Las tierras se encuentran secas, agostadas. Parece que todo el suelo –en montes, caminos, rastrojeras e incluso praderas- estuviera cubierto de un polvo blanquecino y brillante ante un sol que no deja de calentar a pesar de que pronto estaremos en otoño. Y aunque en Valladolid caían rayos y trombas de agua, en las estribaciones de la sierra de Ávila todo seguía así, como en pleno verano, salvo la temperatura, que era algo más benigna.

Por la cañada leonesa, «saliendo» de la Moraña
Nos acercamos a la sierra desde San Pedro del Arroyo, que se levanta en los límites meridionales de la Moraña y, gracias a la cañada real leonesa occidental, nos fuimos introduciendo en montes de encina y granito, acompañados con frecuencia por la mirada curiosa de alguna vaca o ternero.
El sol brillaba y la tierra lo reflejaba con ganas. A lo lejos, nos parecía que alguna nube estaba descargando. La cañada fue pradera en invierno y primavera, e incluso conservaba en algún punto un charco maloliente de lo que hace meses fue laguna. Fuimos pasando entre tierras de labor ya levantadas y rastrojeras en las que pastaba el ganado.

…y «entrando» en la sierra
Por fin, empezamos a rodas entre bolos de granito y grandes encinas, cruzando junto a las ruinas de algún caserío antiguo y viejos abrevaderos que dejaron de cumplir su cometido. Aunque todo parecía seco y agotado, algunas escobas mantenían su color verde. Tanto granito nos llama la atención a nosotros, habitantes del centro de la meseta. Los corrales y lindones están hechos de anchos hincones de esta piedra y, en general, la arquitectura popular parece como muy pesada y fuerte, todo tiene aspecto de cierta fortaleza a pesar de su sencillez.

Encinas y cantos
Así, aparecimos en Altamiros, que se encontraba lleno de veraneantes. Pueblo de piedra en el que personas y vacas se entremezclaban sin mayores complicaciones. Seguimos la cañada real hasta las Casas del Hambre, lugar donde nuestra vía pecuaria se cruza con la cañada real soriana occidental y de aquí rodamos hasta las Casas del Cid, que fue el punto más al sur de nuestro recorrido.

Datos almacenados

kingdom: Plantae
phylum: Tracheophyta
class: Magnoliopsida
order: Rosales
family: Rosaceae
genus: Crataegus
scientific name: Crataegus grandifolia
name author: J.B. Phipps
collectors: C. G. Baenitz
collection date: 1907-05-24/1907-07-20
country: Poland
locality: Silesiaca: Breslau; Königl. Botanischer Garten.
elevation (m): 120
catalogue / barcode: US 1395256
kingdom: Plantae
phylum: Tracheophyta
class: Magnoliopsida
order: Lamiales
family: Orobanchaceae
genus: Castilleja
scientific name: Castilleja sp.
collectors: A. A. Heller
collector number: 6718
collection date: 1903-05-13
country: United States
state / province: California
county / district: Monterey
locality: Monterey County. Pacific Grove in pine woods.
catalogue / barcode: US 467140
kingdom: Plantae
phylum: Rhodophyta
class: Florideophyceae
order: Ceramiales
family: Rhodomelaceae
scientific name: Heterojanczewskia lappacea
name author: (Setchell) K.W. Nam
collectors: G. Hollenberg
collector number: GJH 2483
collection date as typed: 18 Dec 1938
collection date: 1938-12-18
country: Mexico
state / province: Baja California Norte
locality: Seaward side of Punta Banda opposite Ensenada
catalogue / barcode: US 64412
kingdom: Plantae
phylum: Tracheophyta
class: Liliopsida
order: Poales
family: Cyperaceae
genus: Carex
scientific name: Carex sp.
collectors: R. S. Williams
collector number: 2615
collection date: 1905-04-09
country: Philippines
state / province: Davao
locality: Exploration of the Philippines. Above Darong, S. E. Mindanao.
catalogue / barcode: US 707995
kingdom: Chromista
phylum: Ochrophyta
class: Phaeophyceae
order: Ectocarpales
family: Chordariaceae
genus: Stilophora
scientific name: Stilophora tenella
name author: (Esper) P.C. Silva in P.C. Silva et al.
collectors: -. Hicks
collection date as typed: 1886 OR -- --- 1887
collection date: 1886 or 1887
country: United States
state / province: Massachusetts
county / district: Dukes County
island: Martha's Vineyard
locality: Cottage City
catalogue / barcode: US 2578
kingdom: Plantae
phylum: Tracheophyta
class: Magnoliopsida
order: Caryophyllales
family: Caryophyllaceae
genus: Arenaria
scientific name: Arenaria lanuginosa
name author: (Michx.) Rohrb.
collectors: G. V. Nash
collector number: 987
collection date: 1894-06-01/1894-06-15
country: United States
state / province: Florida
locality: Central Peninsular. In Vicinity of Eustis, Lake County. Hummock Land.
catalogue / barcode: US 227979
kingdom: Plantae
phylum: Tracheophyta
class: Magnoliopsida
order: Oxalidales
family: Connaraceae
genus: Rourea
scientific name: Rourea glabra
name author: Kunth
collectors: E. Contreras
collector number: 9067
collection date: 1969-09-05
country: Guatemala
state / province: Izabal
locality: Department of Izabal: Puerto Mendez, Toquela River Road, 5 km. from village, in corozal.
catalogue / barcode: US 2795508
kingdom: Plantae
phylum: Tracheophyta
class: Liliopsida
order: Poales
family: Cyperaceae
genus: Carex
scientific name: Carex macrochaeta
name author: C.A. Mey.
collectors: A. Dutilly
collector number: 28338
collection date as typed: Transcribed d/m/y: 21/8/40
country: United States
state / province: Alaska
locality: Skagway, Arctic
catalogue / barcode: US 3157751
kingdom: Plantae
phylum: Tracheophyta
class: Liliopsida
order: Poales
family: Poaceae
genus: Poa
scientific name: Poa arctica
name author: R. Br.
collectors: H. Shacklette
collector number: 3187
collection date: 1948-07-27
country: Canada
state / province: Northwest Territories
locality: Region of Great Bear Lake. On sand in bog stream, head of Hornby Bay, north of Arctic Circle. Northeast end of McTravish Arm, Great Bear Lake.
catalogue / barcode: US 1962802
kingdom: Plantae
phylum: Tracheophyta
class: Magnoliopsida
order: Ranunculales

§ Tarea
Responde, por favor, estas preguntas con lo que dice el texto sobre la sierra de Ávila:
1. ¿Desde qué localidad se acercaron a la sierra?
2. ¿De qué están hechos los corrales y lindones?
3. ¿Qué lugar fue el punto más al sur del recorrido?

§ Resultado del ejercicio
1. Desde San Pedro del Arroyo.
2. De anchos hincones de granito.
3. Las Casas del Cid.